Washington state has specific guidelines on marital property that impact how courts divide assets during divorces.
If you are considering a divorce in Washington, it is important to understand the difference between marital and separate property. Furthermore, learning about the division of marital property can help you prepare for your divorce as you seek a fair outcome.
Which assets are separate?
As a general rule, if you acquired a piece of property or valuable asset before your marriage began, it is considered to be your separate property, not marital or community property. In some cases, inherited assets and gifts might be separate property, also. On the other hand, most property obtained during the marriage is community/marital property.
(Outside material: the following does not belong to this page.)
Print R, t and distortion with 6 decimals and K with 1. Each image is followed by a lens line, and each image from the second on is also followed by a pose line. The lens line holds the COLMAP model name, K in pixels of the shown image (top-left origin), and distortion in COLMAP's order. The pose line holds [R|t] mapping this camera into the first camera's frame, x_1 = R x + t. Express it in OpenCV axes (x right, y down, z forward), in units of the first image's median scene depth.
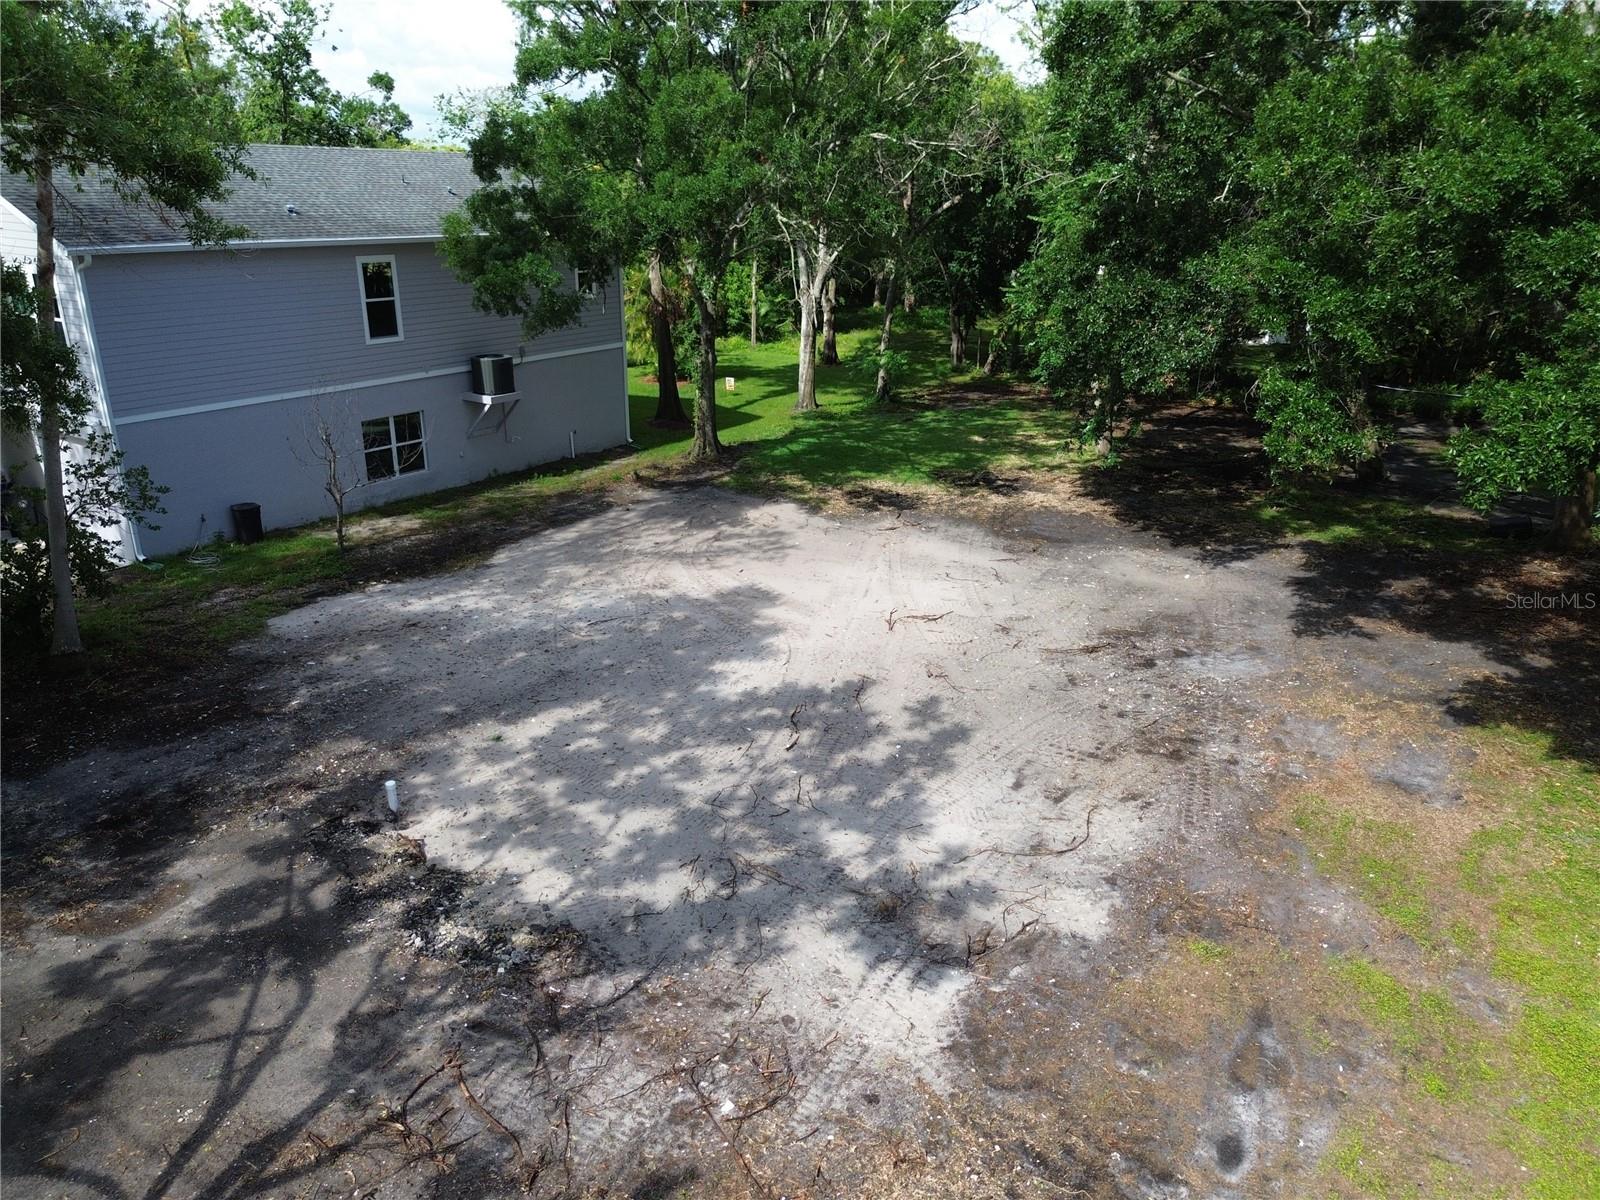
lens RADIAL K [[1135.8, 0, 793.8], [0, 1135.8, 601.0], [0, 0, 1]] dist [0.060916, -0.049414]
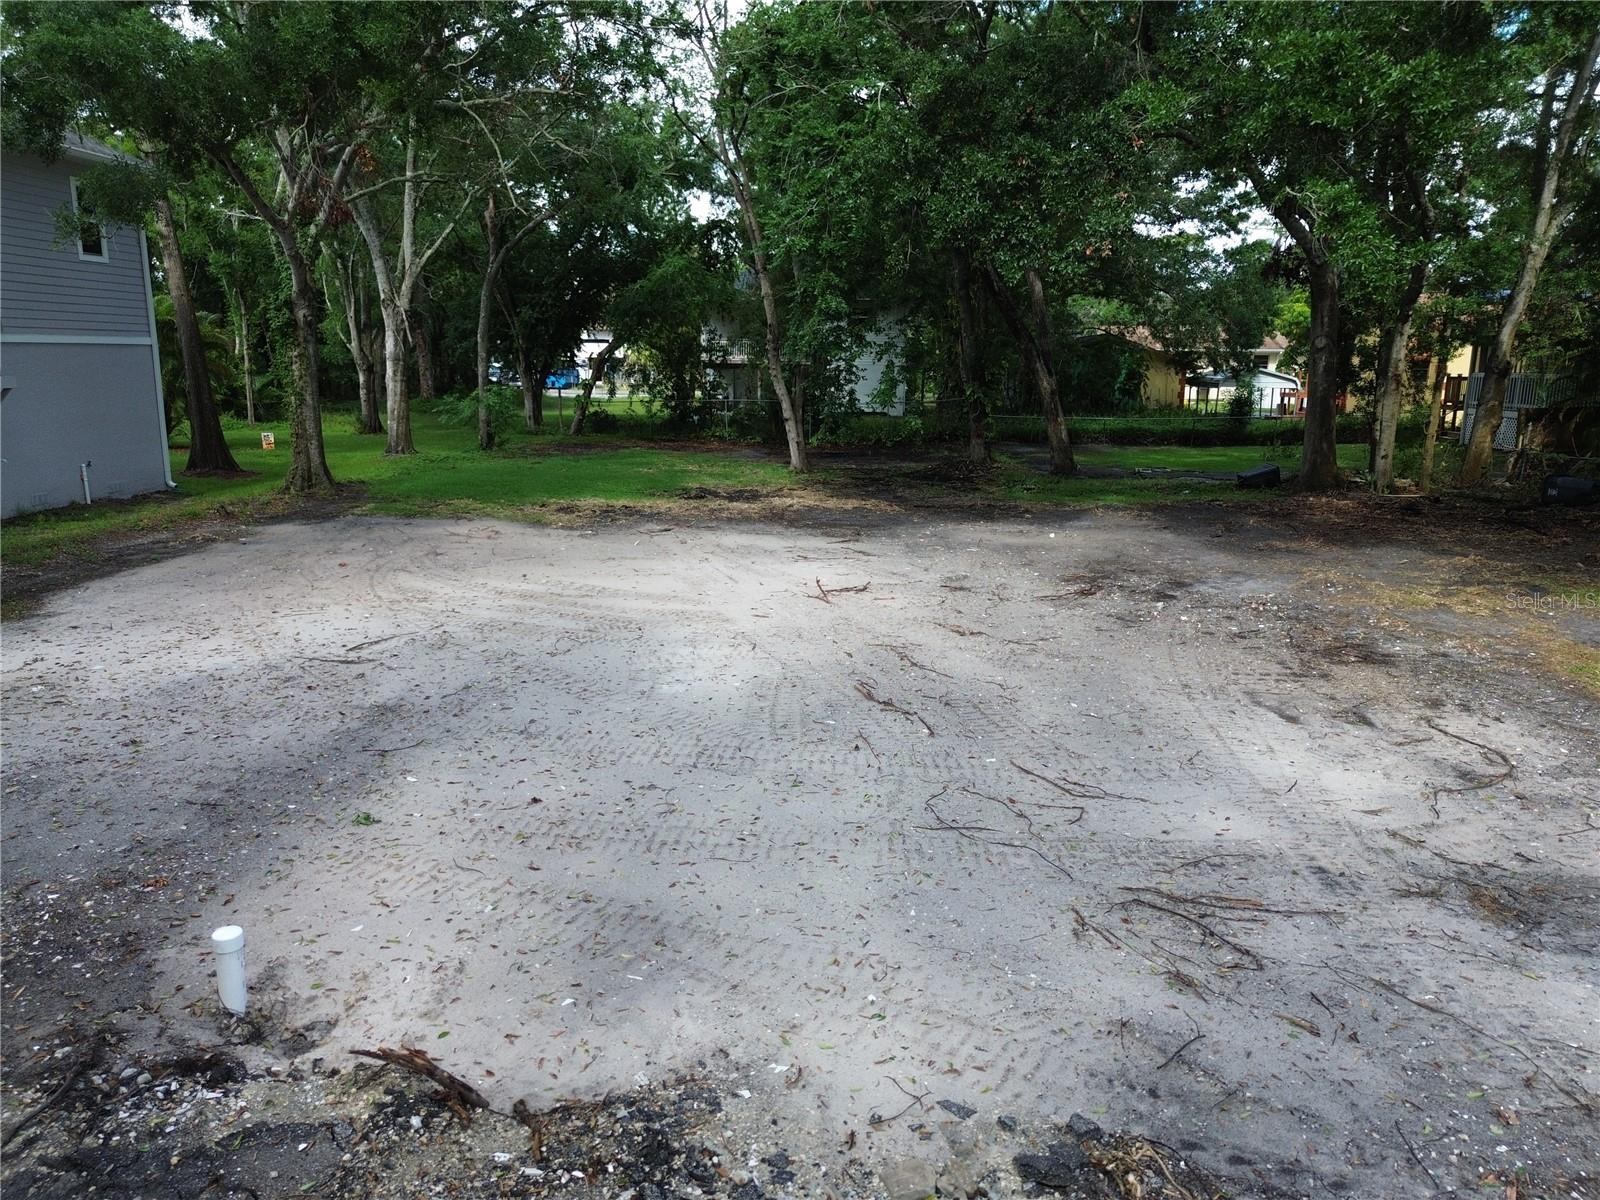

Real estate, small businesses, retirement accounts, vehicles and investment portfolios can all be deemed community/marital property by a court. Finally, prenuptial and postnuptial agreements can override state guidelines on the classification and division of property during divorce. While the court usually awards separate property to the party that holds that property, the court can divide separate property if needed for a just and equitable outcome.
How do courts split marital property?
Courts in Washington emphasize dividing shared property in a just and equitable manner. However, this does not mean that the court will split all assets you share with your spouse halfway. Washington courts instead evaluate a wide range of factors, including the length of your marriage and the individual financial circumstances of both parties to determine what “just and equitable” means in each case.
Divorce can be stressful, particularly if you have concerns about losing your property and savings. Fortunately, Washington state’s guidelines emphasize equitable outcomes in divorce.